Текст:
▶

Дочери Танюше
Первые дни февраля выдались солнечными и тёплыми. Удивительно это, но такая нынче зима. После Крещения у деревьев началось сокодвижение, стали набухать почки, бесснежную землю прокололи копьеца подснежников, зафитькали от тёплушка синицы, засуетились воробьи - решили делать ревизию прошлогодних гнёзд под крышей, и оттуда полетели пёрышки и всякий мусор, а в посадках, где обилие палого листа и прелых веток, появился живительный, бодрящий дух просыпающейся земли. В такой день я и поехал на велосипеде в посадку за станицей подышать предвесенней свежестью, послушать птиц и ощутить себя частью природы. Посадка эта двойная, посреди неё проложена ещё во времена социализма асфальтированная дорога к молочной ферме, дорога эта теперь плохенькая, её добивают засекреченные бизнесмены, обосновавшиеся на ферме. Но меня интересуют не они, а высоченные, послевоенной посадки - уже падающие от времени колючие акации, поросшие густо своей же порослью. Через эту поросль из камышей часто пробегают в озимое поле фазаны, они там пасутся на зеленях, и мне хотелось их увидеть.
Я пересёк трассу, за которой начиналась посадка, и меня встретил ласковый чёрный пёсик с ободранным носом, живущий в покинутом хозяевами кафе. Пёсика этого я видел здесь при хозяевах, и он был злой, теперь у него нет хозяев и он не знает, что охранять и на кого лаять, а потому ко всем ластится, и кафе у него просто место лёжки. Пёсика никто не кормит, но он справный, с лоснящейся шерстью, ибо мышкует - кормится полёвками, оттого у него и ободран нос. Но пёсик мечтает о хозяине и каждому встречному преданно смотрит в глаза: "Может, возьмёте?".

◀

Задание: Чем, согласно тексту, кормится чёрный пёсик, живущий в покинутом хозяевами кафе? Приведённые далее записи никак не связаны с текстом.

Исходные данные:
▶

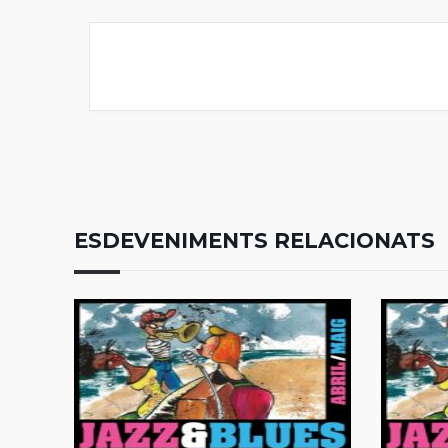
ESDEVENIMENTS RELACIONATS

◀
▶

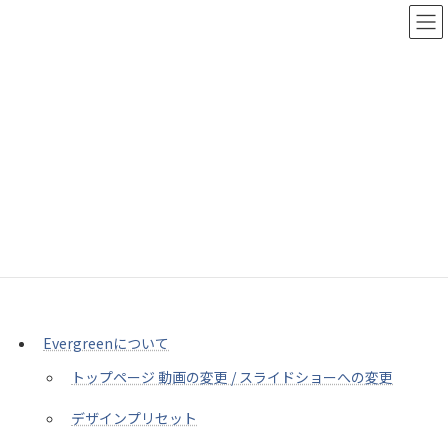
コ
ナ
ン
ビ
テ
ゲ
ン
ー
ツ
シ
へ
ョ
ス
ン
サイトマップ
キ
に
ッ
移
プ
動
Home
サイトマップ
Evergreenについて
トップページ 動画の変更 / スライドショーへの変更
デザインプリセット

◀

Ответ: Он мышкует и кормится полёвками.